Tuesday, November 19, 2013

Journey With JackRabbit


   The way jackrabbit is supposed to work most of the time with versioning capabilities is as follows
    1.    A repository say "MyRepository".
    2.  Populate the repository with our data with proper tree structure by creating nodes and child    nodes.
    3.    To work with versioning , we might want to create a workspace and copy the nodes from          repository to the workspace
    4.    Work on the nodes in workspace and save them.
    5.    Once work is complete, merge the changed nodes with repository
   Data in the repository and workspaces can be persisted in following stores
    1.    Local DerbyDB
    2.    MSSQL
    3.    Oracle DB
    4.    PostgreSQL
    5.    MySQL
   Seems pretty straight forward. But the problem arises when the size of repository increases. Creating workspaces for a repository will remain a costly affair as nodes are copied. There are API in jackrabbit which allows to create a blank workspace and then selectively copy the desired node subtree.
   This might suffice and resolve most of the size and time needed to create a new workspace to work upon.
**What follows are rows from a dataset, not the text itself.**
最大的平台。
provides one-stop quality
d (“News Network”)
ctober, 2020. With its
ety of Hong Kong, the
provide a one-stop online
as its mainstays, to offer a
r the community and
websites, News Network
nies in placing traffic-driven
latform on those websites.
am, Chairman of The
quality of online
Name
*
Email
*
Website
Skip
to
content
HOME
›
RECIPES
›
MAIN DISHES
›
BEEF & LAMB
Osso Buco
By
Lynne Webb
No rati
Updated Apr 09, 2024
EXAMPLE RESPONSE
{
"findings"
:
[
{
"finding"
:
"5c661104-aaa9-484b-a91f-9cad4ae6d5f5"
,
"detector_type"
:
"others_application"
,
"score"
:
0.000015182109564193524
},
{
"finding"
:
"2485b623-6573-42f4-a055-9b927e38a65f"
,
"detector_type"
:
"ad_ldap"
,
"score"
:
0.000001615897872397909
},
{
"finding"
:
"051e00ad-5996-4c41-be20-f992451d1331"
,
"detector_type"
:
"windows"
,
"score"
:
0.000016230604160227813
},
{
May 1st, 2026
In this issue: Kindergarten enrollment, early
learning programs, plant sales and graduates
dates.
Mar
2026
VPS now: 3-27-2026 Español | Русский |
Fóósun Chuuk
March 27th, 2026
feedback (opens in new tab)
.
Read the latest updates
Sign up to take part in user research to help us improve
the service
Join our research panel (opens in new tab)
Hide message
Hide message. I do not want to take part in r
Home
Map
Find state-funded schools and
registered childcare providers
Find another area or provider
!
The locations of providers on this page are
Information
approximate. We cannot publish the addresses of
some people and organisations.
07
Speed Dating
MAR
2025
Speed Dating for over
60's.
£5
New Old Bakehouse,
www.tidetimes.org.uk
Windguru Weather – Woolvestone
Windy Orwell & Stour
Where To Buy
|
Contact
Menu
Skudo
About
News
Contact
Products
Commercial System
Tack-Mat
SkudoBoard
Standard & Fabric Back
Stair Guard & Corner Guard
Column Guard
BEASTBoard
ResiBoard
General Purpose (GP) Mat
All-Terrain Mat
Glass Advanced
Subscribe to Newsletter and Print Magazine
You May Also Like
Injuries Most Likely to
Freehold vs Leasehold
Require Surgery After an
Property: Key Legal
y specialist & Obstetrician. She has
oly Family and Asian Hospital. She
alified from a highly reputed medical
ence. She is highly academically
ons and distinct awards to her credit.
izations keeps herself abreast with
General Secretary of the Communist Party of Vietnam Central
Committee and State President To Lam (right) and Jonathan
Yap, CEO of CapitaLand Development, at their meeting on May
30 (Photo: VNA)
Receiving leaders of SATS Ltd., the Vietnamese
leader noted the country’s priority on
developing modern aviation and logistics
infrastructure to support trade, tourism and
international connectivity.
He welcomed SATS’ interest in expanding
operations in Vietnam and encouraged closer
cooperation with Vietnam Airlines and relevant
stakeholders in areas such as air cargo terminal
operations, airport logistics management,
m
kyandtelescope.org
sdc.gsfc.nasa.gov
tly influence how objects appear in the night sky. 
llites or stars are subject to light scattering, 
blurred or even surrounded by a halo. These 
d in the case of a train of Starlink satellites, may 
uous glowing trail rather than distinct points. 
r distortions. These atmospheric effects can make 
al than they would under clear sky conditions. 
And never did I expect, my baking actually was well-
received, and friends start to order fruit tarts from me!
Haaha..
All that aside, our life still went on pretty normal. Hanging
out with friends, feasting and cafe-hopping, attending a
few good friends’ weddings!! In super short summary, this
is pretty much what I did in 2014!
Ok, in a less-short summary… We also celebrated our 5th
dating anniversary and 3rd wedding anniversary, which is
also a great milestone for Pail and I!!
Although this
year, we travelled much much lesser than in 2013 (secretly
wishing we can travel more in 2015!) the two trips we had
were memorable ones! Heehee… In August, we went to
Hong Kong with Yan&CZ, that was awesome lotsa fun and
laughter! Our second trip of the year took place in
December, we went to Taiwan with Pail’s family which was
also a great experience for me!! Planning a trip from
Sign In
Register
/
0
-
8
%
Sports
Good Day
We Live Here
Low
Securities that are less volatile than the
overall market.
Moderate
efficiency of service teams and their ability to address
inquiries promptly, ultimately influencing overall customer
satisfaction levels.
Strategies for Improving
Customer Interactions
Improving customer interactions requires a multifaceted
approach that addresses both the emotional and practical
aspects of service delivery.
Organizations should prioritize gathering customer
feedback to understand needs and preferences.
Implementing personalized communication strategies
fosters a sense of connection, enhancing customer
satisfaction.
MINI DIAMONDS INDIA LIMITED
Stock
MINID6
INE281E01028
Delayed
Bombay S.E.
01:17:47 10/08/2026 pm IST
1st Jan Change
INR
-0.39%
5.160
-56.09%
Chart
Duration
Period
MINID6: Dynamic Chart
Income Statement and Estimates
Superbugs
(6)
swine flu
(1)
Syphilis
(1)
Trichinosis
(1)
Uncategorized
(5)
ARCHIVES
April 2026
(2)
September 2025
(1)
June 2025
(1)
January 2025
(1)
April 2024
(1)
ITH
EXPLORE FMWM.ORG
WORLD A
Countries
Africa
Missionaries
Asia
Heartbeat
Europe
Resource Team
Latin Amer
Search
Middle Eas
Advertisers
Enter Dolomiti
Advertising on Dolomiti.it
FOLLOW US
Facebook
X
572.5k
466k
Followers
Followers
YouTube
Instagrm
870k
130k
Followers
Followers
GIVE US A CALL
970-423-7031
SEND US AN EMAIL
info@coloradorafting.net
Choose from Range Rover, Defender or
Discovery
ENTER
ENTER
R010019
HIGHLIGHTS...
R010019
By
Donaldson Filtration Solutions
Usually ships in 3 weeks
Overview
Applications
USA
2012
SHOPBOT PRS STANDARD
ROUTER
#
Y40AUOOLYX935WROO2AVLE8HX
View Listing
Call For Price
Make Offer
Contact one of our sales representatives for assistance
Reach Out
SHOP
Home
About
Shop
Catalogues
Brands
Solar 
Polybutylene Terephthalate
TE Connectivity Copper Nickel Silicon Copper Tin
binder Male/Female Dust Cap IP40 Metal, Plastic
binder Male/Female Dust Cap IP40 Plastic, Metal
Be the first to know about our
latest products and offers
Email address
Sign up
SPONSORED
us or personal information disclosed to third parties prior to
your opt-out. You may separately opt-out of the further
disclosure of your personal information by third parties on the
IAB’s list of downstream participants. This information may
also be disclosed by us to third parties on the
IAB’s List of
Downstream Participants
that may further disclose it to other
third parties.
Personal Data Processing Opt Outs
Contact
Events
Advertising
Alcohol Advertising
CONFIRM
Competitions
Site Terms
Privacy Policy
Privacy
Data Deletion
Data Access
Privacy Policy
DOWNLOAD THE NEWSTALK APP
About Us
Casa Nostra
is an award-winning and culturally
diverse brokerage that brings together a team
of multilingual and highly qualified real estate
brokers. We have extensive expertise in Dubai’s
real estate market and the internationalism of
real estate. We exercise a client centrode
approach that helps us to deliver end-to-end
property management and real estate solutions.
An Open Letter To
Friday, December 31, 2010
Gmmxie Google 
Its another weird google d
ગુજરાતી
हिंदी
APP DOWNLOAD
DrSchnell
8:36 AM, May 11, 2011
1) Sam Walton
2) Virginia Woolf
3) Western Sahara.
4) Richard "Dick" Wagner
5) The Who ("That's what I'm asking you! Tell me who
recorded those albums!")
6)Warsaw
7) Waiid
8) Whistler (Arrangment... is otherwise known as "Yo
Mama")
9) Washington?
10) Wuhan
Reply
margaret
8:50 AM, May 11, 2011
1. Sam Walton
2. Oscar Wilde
But in some scenarios , we might need to copy the whole workspace because of dependency and the way application using the jackrabbit is designed.
   In such scenarios where selective copying seems not a appropriate solution one will have to think on how would we make the IOs fast.
   For such requirement  , use of NoSQL DB which stores and distributes data horizontally effectively increasing the overall IOs.
   Couple of such persistence managers are being thought of and are available in very native format.
   The underlying technology for persistence of jackrabbit data can be
    1.     OrientDB , a NoSQL graph and document driven database
    2.    MongoDB , a NoSQL document driven database
    Persistence Manager for OrientDB can be found at  https://github.com/eiswind/jackrabbit-orient . It stores the information in human readable format
    Persistence Manager for MongoDB can be found at http://svn.apache.org/repos/asf/jackrabbit/sandbox/jackrabbit-mongo-persistence/src/main/java/org/apache/jackrabbit/core/persistence/mongo . It serializes the information and stores in MongoDB
    On comparing the performance of LocalDerbyDB , PostgreSQL , OrientDB and MongoDB , it was observed that
    For creating the workspace for a repository with 3000 nodes on standard laptop
        LocalDerbyDB      : ~70000 ms   (PM and DS on derby DB)
        PostgreSQLDB     : ~60000 ms   (PM and DS on PostgreSQL)
        OrientDB              : ~55000 ms   (PM on orientDB and DS on PostgreSQL )
        MongoDB             : ~45000 ms   (PM and DS on MongoDB)
    So although MongoDB had overheads of serializing/deserializing, it performed best among the all the technology. There are performance improvement scope in OrientDB as well as MongoDB.
    Also MongoDB supports sharding and data can be distributed across horizontal node and retrival can be very fast using map-reduce algorithm.
    Only caveat about MongoDB , its GPL license.

1 comment:

Luca Garulli said...

What's the URL you've used with OrientDB? Does it start with "remote"?